A U.S. government official on Wednesday called Russia's claim of a partial troop withdrawal near Ukraine "false," shrugging off any optimism about a de-escalation of the massive Russian military buildup near Ukraine that has raised fears of an invasion.

In the last several days, Russia has increased its military presence by as many as 7,000 troops, the official said, adding that some even arrived on Wednesday.

U.S. President Joe Biden speaks at the White House in Washington on Feb. 15, 2022. (UPI/Kyodo)

The official also said Russia's recently expressed readiness to engage in diplomacy can be seen as a pretense.

"Every indication we have now is they mean only to publicly offer to talk, and make claims about de-escalation, while privately mobilizing for war," the official said.

Russia announced Tuesday that some troops were returning to their bases following exercises near Ukraine. Its Defense Ministry also said Wednesday that troops were leaving Crimea after drills.

But the United States has said more than 150,000 troops are arrayed along Ukraine's borders -- inside Russian territory close to the Ukrainian border and also inside Belarus, which has close ties with Moscow.

"More Russian forces, not fewer, are at the border.

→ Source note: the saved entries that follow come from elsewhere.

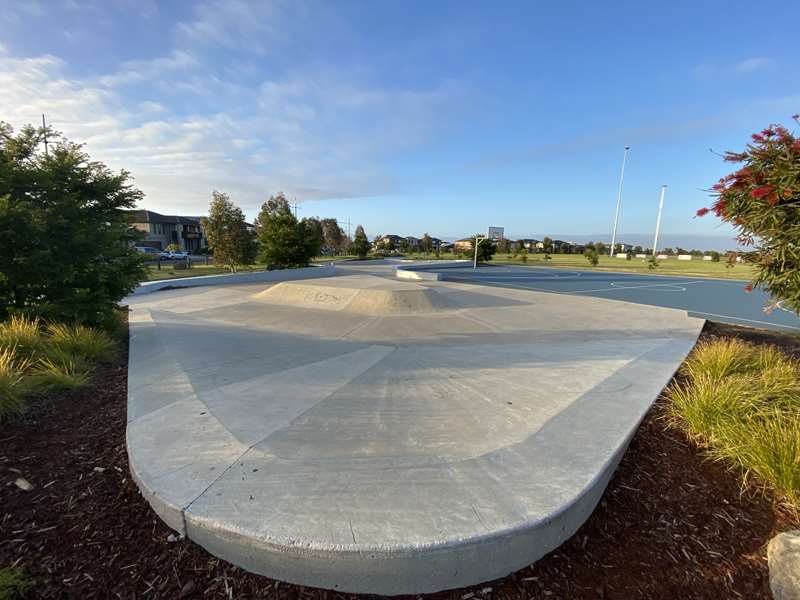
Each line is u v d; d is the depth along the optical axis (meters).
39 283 5.92
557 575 1.91
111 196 7.26
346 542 1.76
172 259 34.59
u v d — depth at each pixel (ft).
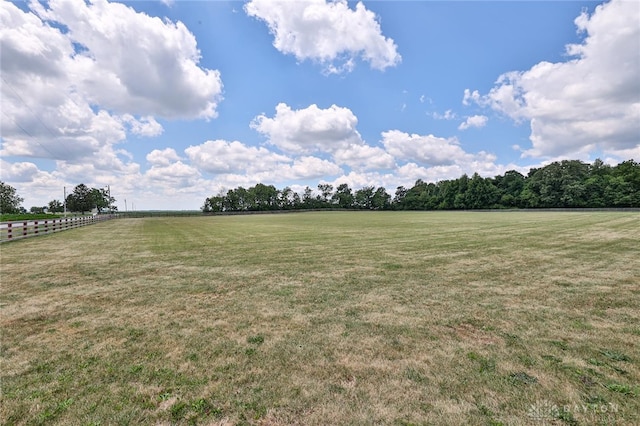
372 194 334.24
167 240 46.50
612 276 20.48
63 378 8.98
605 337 11.18
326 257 29.35
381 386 8.39
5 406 7.70
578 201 207.82
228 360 9.96
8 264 26.96
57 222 65.82
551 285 18.44
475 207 254.47
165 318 13.84
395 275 21.63
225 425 7.03
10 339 11.68
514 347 10.52
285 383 8.62
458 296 16.52
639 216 101.24
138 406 7.70
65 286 19.51
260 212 263.08
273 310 14.76
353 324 12.87
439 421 6.99
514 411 7.27
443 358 9.86
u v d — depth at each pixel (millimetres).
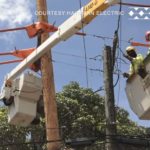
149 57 10820
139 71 10938
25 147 24938
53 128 13875
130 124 29297
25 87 13508
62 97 28312
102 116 29312
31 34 14328
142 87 10953
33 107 13641
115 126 12906
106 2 10828
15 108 13500
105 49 13500
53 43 12578
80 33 13758
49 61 14430
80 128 27000
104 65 13430
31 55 13352
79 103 29750
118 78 13391
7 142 24984
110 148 12367
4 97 13766
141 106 10977
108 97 13164
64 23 12055
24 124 13812
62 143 14820
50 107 14031
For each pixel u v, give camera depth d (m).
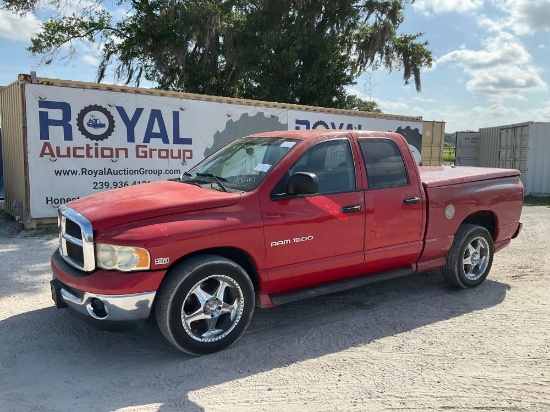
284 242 4.21
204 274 3.77
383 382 3.54
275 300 4.29
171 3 22.64
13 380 3.52
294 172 4.36
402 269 5.28
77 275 3.72
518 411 3.15
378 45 25.08
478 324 4.70
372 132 5.11
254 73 24.34
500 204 5.97
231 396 3.33
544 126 19.20
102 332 4.41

And they're moving, concerningly, into fighting positions," State Department spokesman Ned Price said at a press conference.

NATO Secretary General Jens Stoltenberg told a separate press conference after the first day of its defense ministerial meeting in Brussels that countries "do not see any sign of de-escalation on the ground" and there have been "no withdrawals of troops or equipment."

"This is the biggest concentration of forces in Europe since the Cold War," the head of the North Atlantic Treaty Organization added.

While Wednesday passed without incident despite reports by some U.S. and European media outlets on speculation that an invasion could begin that day, Price maintained the U.S. stance that Russian military action could be imminent.

"It could take place tomorrow, it could take place next week, it could take place before the end of the Olympics, it could take place after the Olympics," he said, referring to the global sporting event being held in Beijing through Sunday.

Russia has been asserting that its security is under threat with NATO's eastward expansion and the possibility of Ukraine's membership in the alliance, although it has denied its intention to invade the former Soviet republic.

The United States has demanded Russia de-escalate by removing its troops from the border, while rejecting Moscow's key demand to offer a security guarantee precluding Ukraine's entry into NATO.

But at the same time, Washington has suggested room for discussions with Russia to address their security concerns such as by setting reciprocal limits on military exercises in Europe and missile placement.

The United States and its allies have been calling for a diplomatic solution to the crisis, warning that any further Russian aggression against Ukraine, following its annexation of Crimea in 2014, would be met with severe costs including heavy economic sanctions from the West.

Japan, a close U.S. ally, told the United States it is committed to closely coordinating with the United States and the Group of Seven industrialized countries to respond to further Russian aggression against Ukraine, the White House said in a press release issued after a phone call between the two countries' national security advisers.

U.S. National Security Adviser Jake Sullivan told his Japanese counterpart Takeo Akiba that Russian forces remain postured to "attack Ukraine at any time," and underscored the importance of a "strong international response" to any Russian incursion, it said.